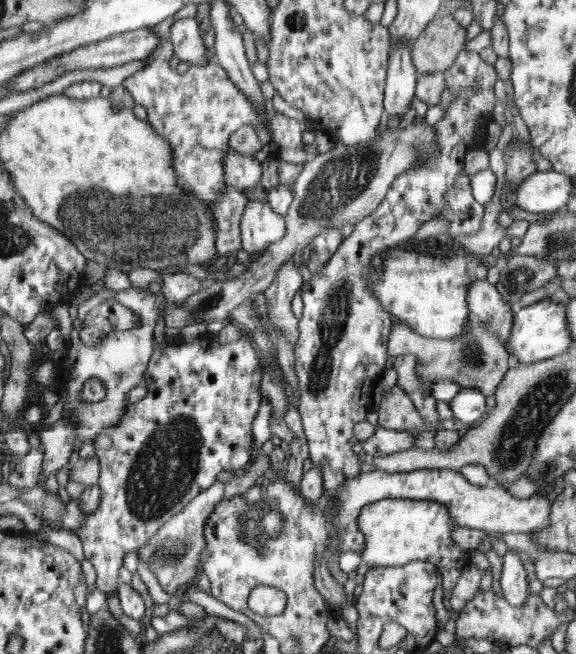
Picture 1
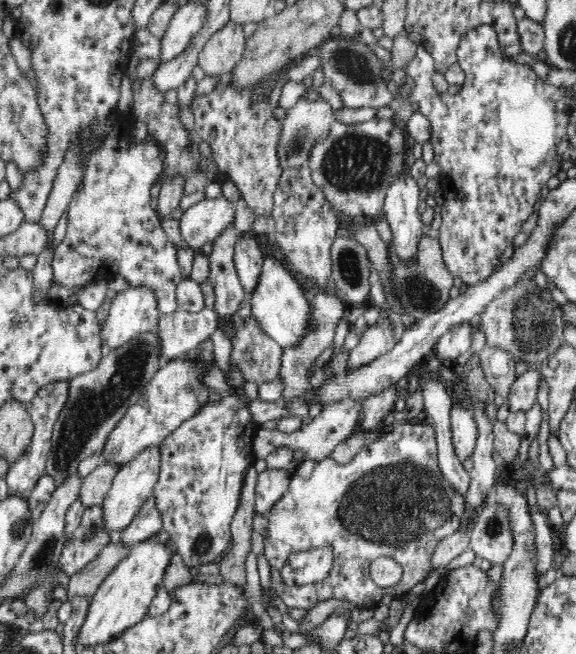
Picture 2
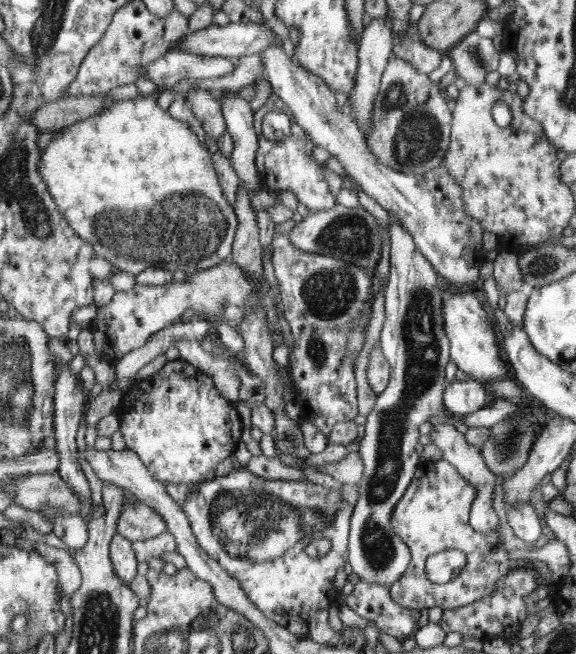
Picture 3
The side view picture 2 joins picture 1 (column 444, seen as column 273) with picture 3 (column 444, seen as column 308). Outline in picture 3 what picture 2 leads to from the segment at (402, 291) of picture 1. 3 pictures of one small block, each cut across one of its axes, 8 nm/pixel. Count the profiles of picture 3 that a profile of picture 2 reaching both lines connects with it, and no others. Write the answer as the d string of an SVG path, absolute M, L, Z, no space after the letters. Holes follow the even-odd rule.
M449 288L449 298L446 298L445 308L442 309L445 320L445 333L450 338L450 357L462 372L479 383L493 382L497 378L506 378L508 370L504 360L500 358L500 350L496 344L496 336L490 328L488 312L482 308L480 300L471 290L456 290Z

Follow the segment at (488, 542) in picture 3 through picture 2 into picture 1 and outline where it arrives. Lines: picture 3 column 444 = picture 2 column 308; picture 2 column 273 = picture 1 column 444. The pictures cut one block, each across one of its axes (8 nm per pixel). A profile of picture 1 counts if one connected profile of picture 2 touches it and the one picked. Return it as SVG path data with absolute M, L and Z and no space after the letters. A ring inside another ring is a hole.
M382 499L362 507L358 515L358 528L366 538L366 546L361 551L361 559L370 568L400 567L414 561L428 561L436 564L444 575L444 589L453 590L465 567L470 564L470 552L460 548L456 542L450 546L450 512L444 504L432 500Z

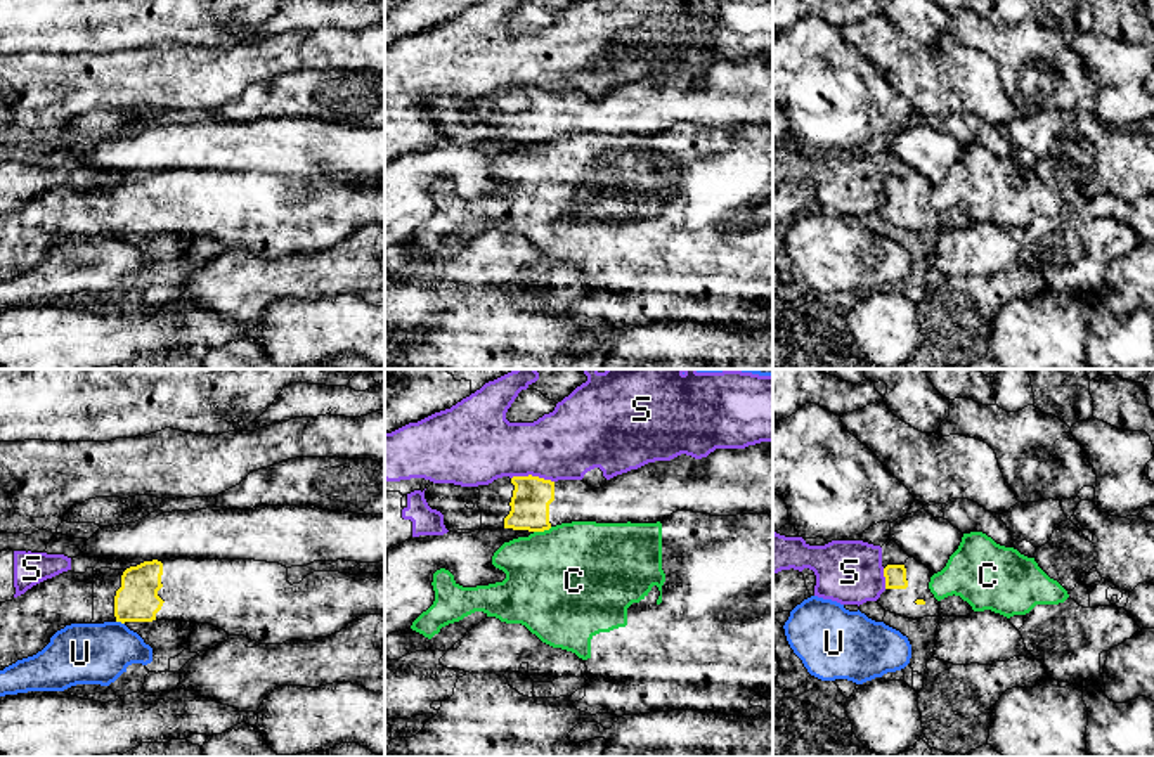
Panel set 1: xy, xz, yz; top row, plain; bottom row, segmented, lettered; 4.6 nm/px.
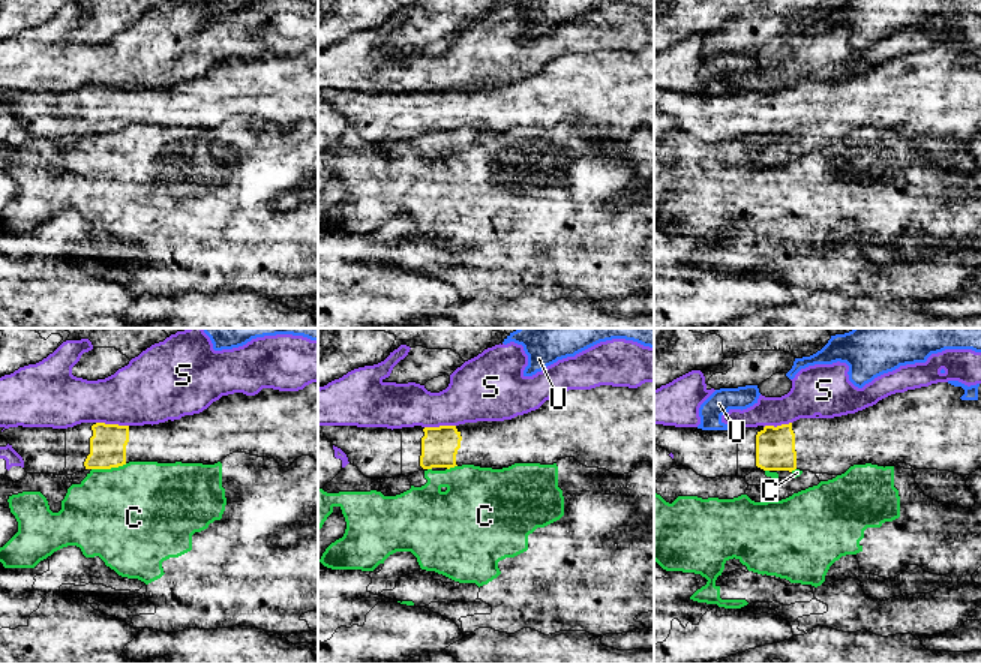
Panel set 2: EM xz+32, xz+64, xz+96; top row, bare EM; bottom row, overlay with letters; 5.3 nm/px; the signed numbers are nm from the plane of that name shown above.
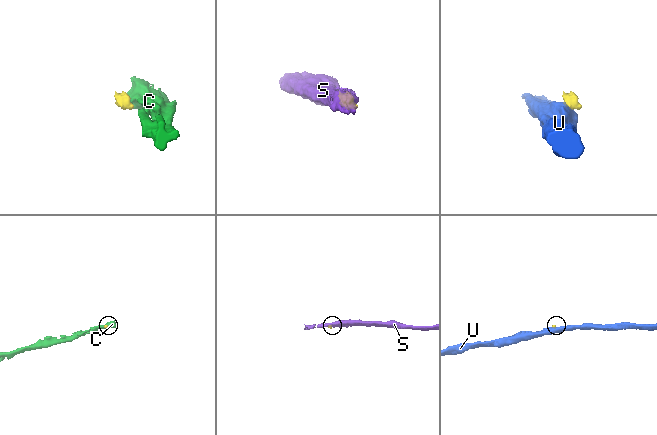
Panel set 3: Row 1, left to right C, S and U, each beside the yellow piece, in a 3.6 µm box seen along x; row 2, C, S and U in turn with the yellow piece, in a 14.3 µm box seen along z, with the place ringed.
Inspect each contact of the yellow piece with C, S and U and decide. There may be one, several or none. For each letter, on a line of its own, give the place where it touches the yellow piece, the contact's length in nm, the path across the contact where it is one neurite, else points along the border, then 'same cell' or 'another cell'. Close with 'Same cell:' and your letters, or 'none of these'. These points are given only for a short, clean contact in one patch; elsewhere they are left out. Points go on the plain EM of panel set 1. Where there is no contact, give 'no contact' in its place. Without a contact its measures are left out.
C: xz (543, 142) | 90 nm | along xz (551, 139), (534, 144) | another cell
S: xz (531, 87) | 200 nm | along xz (512, 89), (538, 87), (553, 94) | another cell
U: xy (120, 232) | 40 nm | along xy (116, 232), (123, 236) | another cell
Same cell: none of these

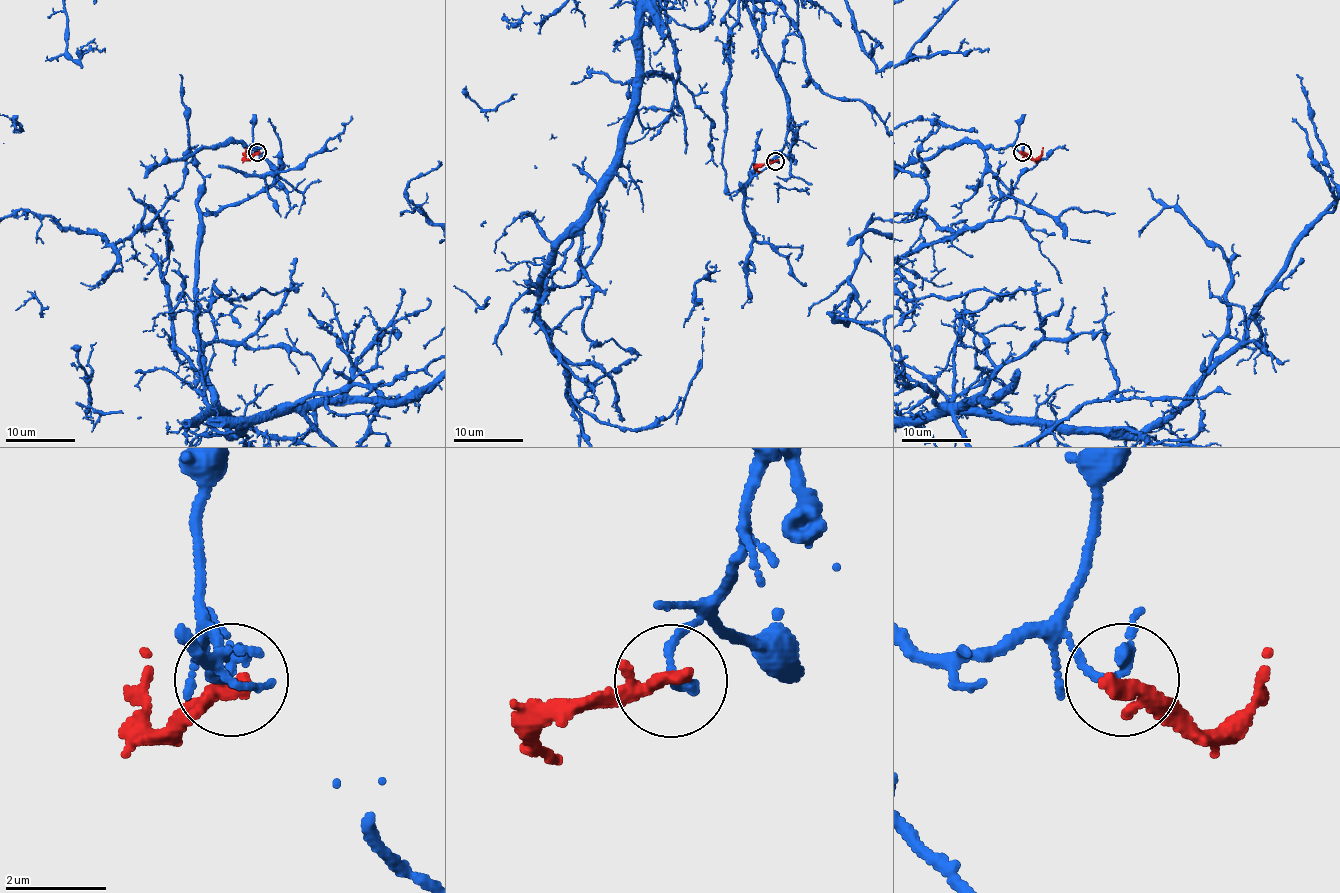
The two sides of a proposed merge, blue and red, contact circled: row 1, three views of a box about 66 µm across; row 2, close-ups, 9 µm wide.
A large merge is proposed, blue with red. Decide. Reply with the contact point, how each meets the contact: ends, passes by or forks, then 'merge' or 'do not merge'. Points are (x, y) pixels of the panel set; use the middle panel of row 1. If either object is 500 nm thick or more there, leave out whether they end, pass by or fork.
place (775, 161); blue passes by; red passes by; do not merge

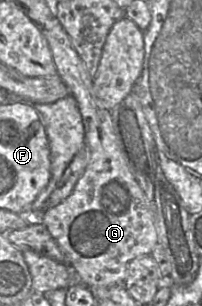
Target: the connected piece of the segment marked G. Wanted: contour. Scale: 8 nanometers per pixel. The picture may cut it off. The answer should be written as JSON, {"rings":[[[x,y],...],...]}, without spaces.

* [Task brief]:
All of the data above needs to be given again exactly. Leave out each image.

* [Task response]:
Picture 1
Picture 2
Picture 3
The side view picture 2 joins picture 1 (column 444, seen as column 273) with picture 3 (column 444, seen as column 308). Outline in picture 3 what picture 2 leads to from the segment at (402, 291) of picture 1. 3 pictures of one small block, each cut across one of its axes, 8 nm/pixel. Count the profiles of picture 3 that a profile of picture 2 reaching both lines connects with it, and no others. Write the answer as the d string of an SVG path, absolute M, L, Z, no space after the letters. Holes follow the even-odd rule.
M449 288L449 298L446 298L445 308L442 309L445 320L445 333L450 338L450 357L462 372L479 383L493 382L497 378L506 378L508 370L504 360L500 358L500 350L496 344L496 336L490 328L488 312L482 308L480 300L471 290L456 290Z

Follow the segment at (488, 542) in picture 3 through picture 2 into picture 1 and outline where it arrives. Lines: picture 3 column 444 = picture 2 column 308; picture 2 column 273 = picture 1 column 444. The pictures cut one block, each across one of its axes (8 nm per pixel). A profile of picture 1 counts if one connected profile of picture 2 touches it and the one picked. Return it as SVG path data with absolute M, L and Z and no space after the letters. A ring inside another ring is a hole.
M382 499L362 507L358 515L358 528L366 538L366 546L361 551L361 559L370 568L400 567L414 561L428 561L436 564L444 575L444 589L453 590L465 567L470 564L470 552L460 548L456 542L450 546L450 512L444 504L432 500Z

Panel set 1: xy, xz, yz; top row, plain; bottom row, segmented, lettered; 4.6 nm/px.
Panel set 2: EM xz+32, xz+64, xz+96; top row, bare EM; bottom row, overlay with letters; 5.3 nm/px; the signed numbers are nm from the plane of that name shown above.
Panel set 3: Row 1, left to right C, S and U, each beside the yellow piece, in a 3.6 µm box seen along x; row 2, C, S and U in turn with the yellow piece, in a 14.3 µm box seen along z, with the place ringed.
Inspect each contact of the yellow piece with C, S and U and decide. There may be one, several or none. For each letter, on a line of its own, give the place where it touches the yellow piece, the contact's length in nm, the path across the contact where it is one neurite, else points along the border, then 'same cell' or 'another cell'. Close with 'Same cell:' and your letters, or 'none of these'. These points are given only for a short, clean contact in one patch; elsewhere they are left out. Points go on the plain EM of panel set 1. Where there is no contact, give 'no contact' in its place. Without a contact its measures are left out.
C: xz (543, 142) | 90 nm | along xz (551, 139), (534, 144) | another cell
S: xz (531, 87) | 200 nm | along xz (512, 89), (538, 87), (553, 94) | another cell
U: xy (120, 232) | 40 nm | along xy (116, 232), (123, 236) | another cell
Same cell: none of these

The two sides of a proposed merge, blue and red, contact circled: row 1, three views of a box about 66 µm across; row 2, close-ups, 9 µm wide.
A large merge is proposed, blue with red. Decide. Reply with the contact point, how each meets the contact: ends, passes by or forks, then 'merge' or 'do not merge'. Points are (x, y) pixels of the panel set; use the middle panel of row 1. If either object is 500 nm thick or more there, leave out whether they end, pass by or fork.
place (775, 161); blue passes by; red passes by; do not merge

Target: the connected piece of the segment marked G. Wanted: contour. Scale: 8 nanometers per pixel. The picture may cut it off. The answer should be written as JSON, {"rings":[[[x,y],...],...]}, without spaces.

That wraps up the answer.